Due to the uncommon nature of this injury the literature is lacking of large prospective studies, which makes identification of statistically significant modifiable risk factors and high-risk populations difficult. However male gender has been nearly ubiquitous in the reported cases throughout history and clearly remains a risk factor [1-8,10-12,19,22]. Additionally in a prospective study of 48 patients that sustained pectoralis major ruptures during bench press, 95.8% were found to have used anabolic steroids [2]. Our series included all men, but none admitted to anabolic steroid usage. Because steroid usage among active duty military personnel is punishable under the Uniformed Code of Military Justice, there is a disincentive for disclosure and thus candid answers cannot be assured in this patient population.

Although pectoralis major ruptures have previously been described in US military personnel 8-10, there has never been a description of an increased incidence among forward deployed troops. In a 4-month time period from December 2013 to March 2014 we saw acute pectoralis major ruptures in a forward deployed patient population with alarming frequency. We hypothesize that this can be attributed to the increase in both intensity and frequency of physical training that occurs during deployments to the war zone. We sought to identify a time period during deployment that subjects were more vulnerable to this injury, however no temporal relationship could be identified as a risk factor as we had one patient rupture 3 days into his deployment, while another patient ruptured 7 days prior to completion of his tour of duty.

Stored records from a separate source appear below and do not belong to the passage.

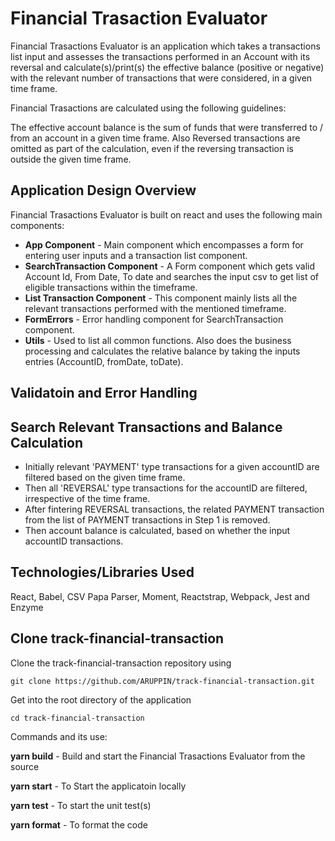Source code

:# Financial Trasaction Evaluator

Financial Trasactions Evaluator is an application which takes a transactions list input and assesses the transactions performed in an Account with its reversal and calculate(s)/print(s) the effective balance (positive or negative) with the relevant number of transactions that were considered, in a given time frame.

Financial Trasactions are calculated using the following guidelines:

The effective account balance is the sum of funds that were transferred to / from an account in a given time frame.
Also Reversed transactions are omitted as part of the calculation, even if the reversing transaction is outside the given time frame.

## Application Design Overview

Financial Trasactions Evaluator is built on react and uses the following main components:

- **App Component** - Main component which encompasses a form for entering user inputs and a transaction list component.
- **SearchTransaction Component** - A Form component which gets valid Account Id, From Date, To date and searches the input csv to get list of eligible transactions within the timeframe.
- **List Transaction Component** - This component mainly lists all the relevant transactions performed with the mentioned timeframe.
- **FormErrors** - Error handling component for SearchTransaction component.
- **Utils** - Used to list all common functions. Also does the business processing and calculates the relative balance by taking the inputs entries (AccountID, fromDate, toDate).

## Validatoin and Error Handling

## Search Relevant Transactions and Balance Calculation

- Initially relevant 'PAYMENT' type transactions for a given accountID are filtered based on the given time frame.
- Then all 'REVERSAL' type transactions for the accountID are filtered, irrespective of the time frame.
- After fintering REVERSAL transactions, the related PAYMENT transaction from the list of PAYMENT transactions in Step 1 is removed.
- Then account balance is calculated, based on whether the input accountID transactions.

## Technologies/Libraries Used

React, Babel, CSV Papa Parser, Moment, Reactstrap, Webpack, Jest and Enzyme

## Clone track-financial-transaction

Clone the track-financial-transaction repository using

```
git clone https://github.com/ARUPPIN/track-financial-transaction.git
```

Get into the root directory of the application

```
cd track-financial-transaction
```

Commands and its use:

**yarn build** - Build and start the Financial Trasactions Evaluator from the source

**yarn start** - To Start the applicatoin locally

**yarn test** - To start the unit test(s)

**yarn format** - To format the code
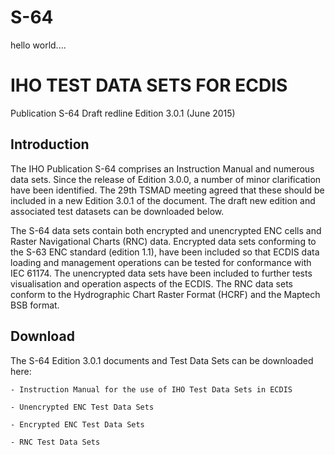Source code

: # S-64

hello world....

# IHO TEST DATA SETS FOR ECDIS
Publication S-64
Draft redline Edition 3.0.1 (June 2015)

## Introduction

The IHO Publication S-64 comprises an Instruction Manual and numerous data sets. Since the release of Edition 3.0.0, a number of minor clarification have been identified.  The 29th TSMAD meeting agreed that these should be included in a new Edition 3.0.1 of the document.  The draft new edition and associated test datasets can be downloaded below.

The S-64 data sets contain both encrypted and unencrypted ENC cells and Raster Navigational Charts (RNC) data. Encrypted data sets conforming to the S-63 ENC standard (edition 1.1), have been included so that ECDIS data loading and management operations can be tested for conformance with IEC 61174. The unencrypted data sets have been included to further tests visualisation and operation aspects of the ECDIS. The RNC data sets conform to the Hydrographic Chart Raster Format (HCRF) and the Maptech BSB format.

## Download

The S-64 Edition 3.0.1 documents and Test Data Sets can be downloaded here:

    - Instruction Manual for the use of IHO Test Data Sets in ECDIS 

    - Unencrypted ENC Test Data Sets

    - Encrypted ENC Test Data Sets

    - RNC Test Data Sets
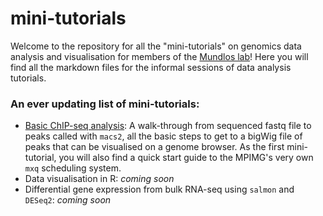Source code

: # mini-tutorials
Welcome to the repository for all the "mini-tutorials" on genomics data analysis and visualisation for members of the [Mundlos lab](https://www.molgen.mpg.de/Development-and-Disease)! Here you will find all the markdown files for the informal sessions of data analysis tutorials.

### An ever updating list of mini-tutorials:
- [Basic ChIP-seq analysis](https://github.com/AnnaAMonaco/mini-tutorials/blob/main/basic-ChIP-analysis.md): A walk-through from sequenced fastq file to peaks called with `macs2`, all the basic steps to get to a bigWig file of peaks that can be visualised on a genome browser. As the first mini-tutorial, you will also find a quick start guide to the MPIMG's very own `mxq` scheduling system.
- Data visualisation in R: *coming soon*
- Differential gene expression from bulk RNA-seq using `salmon` and `DESeq2`: *coming soon*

Due to the population make-up and size of our study, there are several limitations. First, because of the rigorous physical demands of the armed forces and the unique environment of a forward deployed combat zone, our findings may not be generalizable to other patient populations. Additionally, due to the relatively small size of our cohort, identification of independent modifiable risk factors is not statistically possible. The constant cycle of forward deployment, geographic separation, operational tempo and redeployment to home station for both the military physicians and patients limits the ability to perform routine follow-up or obtain long term validated outcomes scores.

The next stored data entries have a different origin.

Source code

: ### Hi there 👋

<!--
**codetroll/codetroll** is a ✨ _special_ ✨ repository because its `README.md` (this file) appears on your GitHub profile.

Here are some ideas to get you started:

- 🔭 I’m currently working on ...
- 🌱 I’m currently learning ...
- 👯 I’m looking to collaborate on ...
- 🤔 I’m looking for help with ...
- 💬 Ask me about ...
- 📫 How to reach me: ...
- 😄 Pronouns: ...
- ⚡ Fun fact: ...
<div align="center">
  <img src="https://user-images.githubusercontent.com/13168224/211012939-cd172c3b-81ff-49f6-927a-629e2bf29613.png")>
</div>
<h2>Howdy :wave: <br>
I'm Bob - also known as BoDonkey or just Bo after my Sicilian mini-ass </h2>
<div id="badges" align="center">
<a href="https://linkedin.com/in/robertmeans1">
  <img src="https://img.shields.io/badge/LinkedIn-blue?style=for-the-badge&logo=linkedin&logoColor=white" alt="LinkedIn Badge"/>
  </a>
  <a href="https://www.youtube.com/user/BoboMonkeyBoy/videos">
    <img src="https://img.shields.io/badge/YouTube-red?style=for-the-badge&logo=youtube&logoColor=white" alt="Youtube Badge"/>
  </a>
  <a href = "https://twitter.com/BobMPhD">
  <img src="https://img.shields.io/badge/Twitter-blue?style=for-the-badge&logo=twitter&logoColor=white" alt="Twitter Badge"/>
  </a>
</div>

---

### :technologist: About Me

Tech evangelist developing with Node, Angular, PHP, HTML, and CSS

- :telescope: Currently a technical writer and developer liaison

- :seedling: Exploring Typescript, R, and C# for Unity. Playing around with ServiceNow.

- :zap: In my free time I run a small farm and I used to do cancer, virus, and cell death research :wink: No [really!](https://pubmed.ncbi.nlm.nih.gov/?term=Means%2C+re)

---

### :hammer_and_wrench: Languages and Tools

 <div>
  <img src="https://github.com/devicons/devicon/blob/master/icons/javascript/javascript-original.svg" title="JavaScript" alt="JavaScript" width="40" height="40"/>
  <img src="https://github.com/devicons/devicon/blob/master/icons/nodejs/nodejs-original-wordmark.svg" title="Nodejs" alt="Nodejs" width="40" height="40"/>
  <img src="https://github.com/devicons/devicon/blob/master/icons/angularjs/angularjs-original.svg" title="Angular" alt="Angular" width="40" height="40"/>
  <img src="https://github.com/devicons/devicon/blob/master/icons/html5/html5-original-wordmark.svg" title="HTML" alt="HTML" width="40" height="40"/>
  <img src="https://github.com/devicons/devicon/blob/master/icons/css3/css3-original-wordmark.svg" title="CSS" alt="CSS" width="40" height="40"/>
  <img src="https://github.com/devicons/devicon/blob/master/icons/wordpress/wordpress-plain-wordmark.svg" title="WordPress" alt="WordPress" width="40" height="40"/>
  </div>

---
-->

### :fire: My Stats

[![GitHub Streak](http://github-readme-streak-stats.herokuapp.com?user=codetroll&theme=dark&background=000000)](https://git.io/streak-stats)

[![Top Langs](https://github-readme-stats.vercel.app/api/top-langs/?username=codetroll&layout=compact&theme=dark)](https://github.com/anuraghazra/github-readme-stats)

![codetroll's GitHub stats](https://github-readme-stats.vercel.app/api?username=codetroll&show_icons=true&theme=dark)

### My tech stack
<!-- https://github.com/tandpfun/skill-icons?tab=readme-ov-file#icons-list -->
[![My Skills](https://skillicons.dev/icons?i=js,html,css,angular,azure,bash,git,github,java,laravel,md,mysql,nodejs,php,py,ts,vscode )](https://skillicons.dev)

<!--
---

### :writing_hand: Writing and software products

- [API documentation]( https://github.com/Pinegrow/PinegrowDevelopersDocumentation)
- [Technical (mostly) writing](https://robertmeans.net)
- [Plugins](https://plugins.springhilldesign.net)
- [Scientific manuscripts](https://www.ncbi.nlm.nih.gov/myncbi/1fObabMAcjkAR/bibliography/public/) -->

In Conclusion, due to the alarming frequency with which pectoralis major ruptures were diagnosed and treated at one expeditionary military treatment facility over a four-month deployment cycle, deployed active duty US military personnel likely represent a highrisk population for this injury. Future studies designed to identify the true incidence, report long-term outcomes and investigate modifiable patient risk factors in this population are warranted. Surgical repair with a trough and transosseous repair technique is possible in the forward deployed setting and may be considered on a case-by-case basis.